NASA versus Katrina: August 29, 2005
It may not look like much, but Building 320 housed the 38 members of Michoud's ride out team during Hurricane Katrina. (credit: Nathan Mattise)
Update, Sept. 7, 2020: It's Labor Day Weekend in the US, and even though most of us now also call home "the office," Ars staff is taking a long weekend to rest and relax. The end of August marked 15 years since Hurricane Katrina made landfall in Louisiana, the federal levees failed, and the city of New Orleans changed forever. We planned on resurfacing a few pieces from the archives to keep the lights on over this holiday, so we're resurfacing this look at how NASA managed to weather the impact of Katrina at its Michoud Assembly Facility just outside New Orleans. This story originally ran in August 2015 and it appears unchanged below.
MICHOUD, La.-On August 29, 2005, Hurricane Katrina came, the federal levees failed, and chaos ensued in the New Orleans metro area.

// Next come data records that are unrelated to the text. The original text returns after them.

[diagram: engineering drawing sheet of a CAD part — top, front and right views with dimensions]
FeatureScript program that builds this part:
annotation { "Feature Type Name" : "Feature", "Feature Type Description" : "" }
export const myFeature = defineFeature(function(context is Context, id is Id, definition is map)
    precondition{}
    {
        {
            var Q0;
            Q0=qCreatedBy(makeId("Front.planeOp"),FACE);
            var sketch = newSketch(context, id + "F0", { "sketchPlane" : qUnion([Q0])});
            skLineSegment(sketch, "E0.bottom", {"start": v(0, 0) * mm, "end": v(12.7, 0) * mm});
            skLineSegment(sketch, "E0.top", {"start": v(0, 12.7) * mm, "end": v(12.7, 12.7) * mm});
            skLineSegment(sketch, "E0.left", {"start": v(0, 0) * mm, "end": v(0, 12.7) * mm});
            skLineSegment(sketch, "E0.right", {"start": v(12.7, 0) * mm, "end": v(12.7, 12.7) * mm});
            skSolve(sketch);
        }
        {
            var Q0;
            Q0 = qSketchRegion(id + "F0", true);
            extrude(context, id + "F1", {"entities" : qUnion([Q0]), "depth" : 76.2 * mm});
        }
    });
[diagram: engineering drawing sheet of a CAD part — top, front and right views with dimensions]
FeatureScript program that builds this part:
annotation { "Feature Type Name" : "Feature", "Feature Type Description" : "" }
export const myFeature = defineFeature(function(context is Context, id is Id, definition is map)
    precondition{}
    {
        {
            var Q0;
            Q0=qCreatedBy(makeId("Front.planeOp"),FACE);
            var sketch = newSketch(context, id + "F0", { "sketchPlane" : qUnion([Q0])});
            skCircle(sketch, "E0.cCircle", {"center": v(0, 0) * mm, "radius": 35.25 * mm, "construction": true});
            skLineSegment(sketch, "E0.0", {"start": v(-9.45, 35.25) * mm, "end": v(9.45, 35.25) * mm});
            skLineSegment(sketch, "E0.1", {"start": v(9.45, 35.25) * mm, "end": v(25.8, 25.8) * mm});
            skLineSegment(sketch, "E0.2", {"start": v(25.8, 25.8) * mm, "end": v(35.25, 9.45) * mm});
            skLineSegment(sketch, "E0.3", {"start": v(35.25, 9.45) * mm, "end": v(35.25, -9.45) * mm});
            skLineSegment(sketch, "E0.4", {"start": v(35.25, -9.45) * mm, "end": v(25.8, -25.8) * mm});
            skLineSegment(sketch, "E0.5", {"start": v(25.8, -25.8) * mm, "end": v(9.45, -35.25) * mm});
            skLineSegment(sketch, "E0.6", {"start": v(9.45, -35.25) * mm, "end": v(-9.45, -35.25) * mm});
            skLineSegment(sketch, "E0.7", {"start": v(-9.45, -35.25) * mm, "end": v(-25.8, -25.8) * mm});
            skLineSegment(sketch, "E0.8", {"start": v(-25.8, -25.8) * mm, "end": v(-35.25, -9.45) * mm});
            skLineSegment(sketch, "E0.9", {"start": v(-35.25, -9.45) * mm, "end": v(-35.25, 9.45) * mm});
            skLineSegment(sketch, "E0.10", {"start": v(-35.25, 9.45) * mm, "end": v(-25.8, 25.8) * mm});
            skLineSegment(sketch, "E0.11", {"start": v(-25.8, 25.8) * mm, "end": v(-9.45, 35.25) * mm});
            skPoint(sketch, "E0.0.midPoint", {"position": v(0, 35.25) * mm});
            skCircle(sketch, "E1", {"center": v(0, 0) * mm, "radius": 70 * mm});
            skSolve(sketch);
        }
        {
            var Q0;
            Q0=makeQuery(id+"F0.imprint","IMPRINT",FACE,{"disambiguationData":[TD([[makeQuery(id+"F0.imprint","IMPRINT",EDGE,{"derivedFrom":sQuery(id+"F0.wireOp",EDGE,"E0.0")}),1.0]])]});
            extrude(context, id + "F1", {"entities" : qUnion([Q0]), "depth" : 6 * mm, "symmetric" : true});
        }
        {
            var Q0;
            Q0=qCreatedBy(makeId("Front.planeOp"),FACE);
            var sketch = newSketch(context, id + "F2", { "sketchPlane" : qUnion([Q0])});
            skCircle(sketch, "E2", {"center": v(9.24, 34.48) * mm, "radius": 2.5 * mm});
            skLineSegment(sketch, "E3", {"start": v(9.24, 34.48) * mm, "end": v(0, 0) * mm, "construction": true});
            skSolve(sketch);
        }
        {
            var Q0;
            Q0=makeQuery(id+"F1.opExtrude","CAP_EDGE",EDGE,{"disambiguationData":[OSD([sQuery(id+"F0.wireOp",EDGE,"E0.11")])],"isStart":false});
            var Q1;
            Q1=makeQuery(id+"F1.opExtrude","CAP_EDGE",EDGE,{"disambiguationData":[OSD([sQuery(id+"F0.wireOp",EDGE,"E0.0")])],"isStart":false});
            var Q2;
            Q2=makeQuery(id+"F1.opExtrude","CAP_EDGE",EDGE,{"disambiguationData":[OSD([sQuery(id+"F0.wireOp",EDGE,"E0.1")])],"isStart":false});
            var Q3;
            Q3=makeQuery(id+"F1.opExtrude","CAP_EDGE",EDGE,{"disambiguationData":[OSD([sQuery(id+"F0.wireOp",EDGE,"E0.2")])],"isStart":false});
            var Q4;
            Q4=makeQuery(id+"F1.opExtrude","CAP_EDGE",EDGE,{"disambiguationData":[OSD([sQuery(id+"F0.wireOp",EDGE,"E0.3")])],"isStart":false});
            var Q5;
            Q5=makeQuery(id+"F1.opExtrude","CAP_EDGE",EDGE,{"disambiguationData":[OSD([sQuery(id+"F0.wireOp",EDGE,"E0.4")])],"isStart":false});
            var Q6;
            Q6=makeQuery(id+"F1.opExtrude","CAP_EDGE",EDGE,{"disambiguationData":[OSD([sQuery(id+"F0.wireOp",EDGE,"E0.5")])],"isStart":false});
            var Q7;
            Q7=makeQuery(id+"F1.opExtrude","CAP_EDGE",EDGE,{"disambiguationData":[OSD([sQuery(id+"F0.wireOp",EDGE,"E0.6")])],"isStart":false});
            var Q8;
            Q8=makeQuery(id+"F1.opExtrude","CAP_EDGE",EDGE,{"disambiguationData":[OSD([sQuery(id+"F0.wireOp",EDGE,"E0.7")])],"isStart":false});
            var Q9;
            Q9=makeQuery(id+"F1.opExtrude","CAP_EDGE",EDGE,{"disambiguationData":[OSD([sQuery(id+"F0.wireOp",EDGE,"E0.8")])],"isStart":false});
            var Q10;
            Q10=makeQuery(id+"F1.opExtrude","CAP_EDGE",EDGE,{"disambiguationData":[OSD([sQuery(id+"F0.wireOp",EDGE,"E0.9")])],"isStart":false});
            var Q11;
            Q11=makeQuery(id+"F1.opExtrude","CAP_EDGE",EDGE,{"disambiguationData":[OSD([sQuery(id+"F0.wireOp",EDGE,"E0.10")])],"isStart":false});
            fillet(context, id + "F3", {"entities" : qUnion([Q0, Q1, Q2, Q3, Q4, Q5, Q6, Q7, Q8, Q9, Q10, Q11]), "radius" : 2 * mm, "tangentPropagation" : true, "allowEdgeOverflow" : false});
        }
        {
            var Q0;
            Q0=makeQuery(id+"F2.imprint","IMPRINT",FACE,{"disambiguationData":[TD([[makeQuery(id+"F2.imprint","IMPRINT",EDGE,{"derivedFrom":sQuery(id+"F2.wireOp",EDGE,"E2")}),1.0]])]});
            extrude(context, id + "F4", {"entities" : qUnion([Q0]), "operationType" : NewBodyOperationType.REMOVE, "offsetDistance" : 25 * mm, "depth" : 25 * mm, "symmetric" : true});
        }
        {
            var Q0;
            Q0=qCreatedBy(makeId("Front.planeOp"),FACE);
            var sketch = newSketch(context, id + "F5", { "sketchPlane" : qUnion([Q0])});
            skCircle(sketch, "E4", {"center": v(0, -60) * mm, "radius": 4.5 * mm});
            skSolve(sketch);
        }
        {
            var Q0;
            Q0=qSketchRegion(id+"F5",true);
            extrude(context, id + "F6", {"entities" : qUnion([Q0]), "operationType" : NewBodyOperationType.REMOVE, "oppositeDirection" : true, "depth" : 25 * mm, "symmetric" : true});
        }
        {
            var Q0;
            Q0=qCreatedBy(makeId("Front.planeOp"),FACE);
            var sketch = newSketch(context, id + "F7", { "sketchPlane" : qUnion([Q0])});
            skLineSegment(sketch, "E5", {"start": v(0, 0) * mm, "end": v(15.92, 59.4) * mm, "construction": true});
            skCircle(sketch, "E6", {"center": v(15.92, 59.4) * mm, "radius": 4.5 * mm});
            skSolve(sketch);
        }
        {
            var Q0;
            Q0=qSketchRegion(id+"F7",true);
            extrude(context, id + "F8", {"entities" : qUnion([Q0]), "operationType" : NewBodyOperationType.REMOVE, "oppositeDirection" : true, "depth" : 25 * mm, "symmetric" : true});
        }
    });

By now the damage is well documented. So many people were displaced that New Orleans still only sits at approximately 80 percent of its pre-storm population a decade later. More than 1,200 people died-the most for a US storm since 1928. And 80 percent of the city flooded, causing property damage since estimated at $108 billion by the National Hurricane Center. Almost regardless of metric, Katrina stands as the most devastating Atlantic storm to ever hit the US.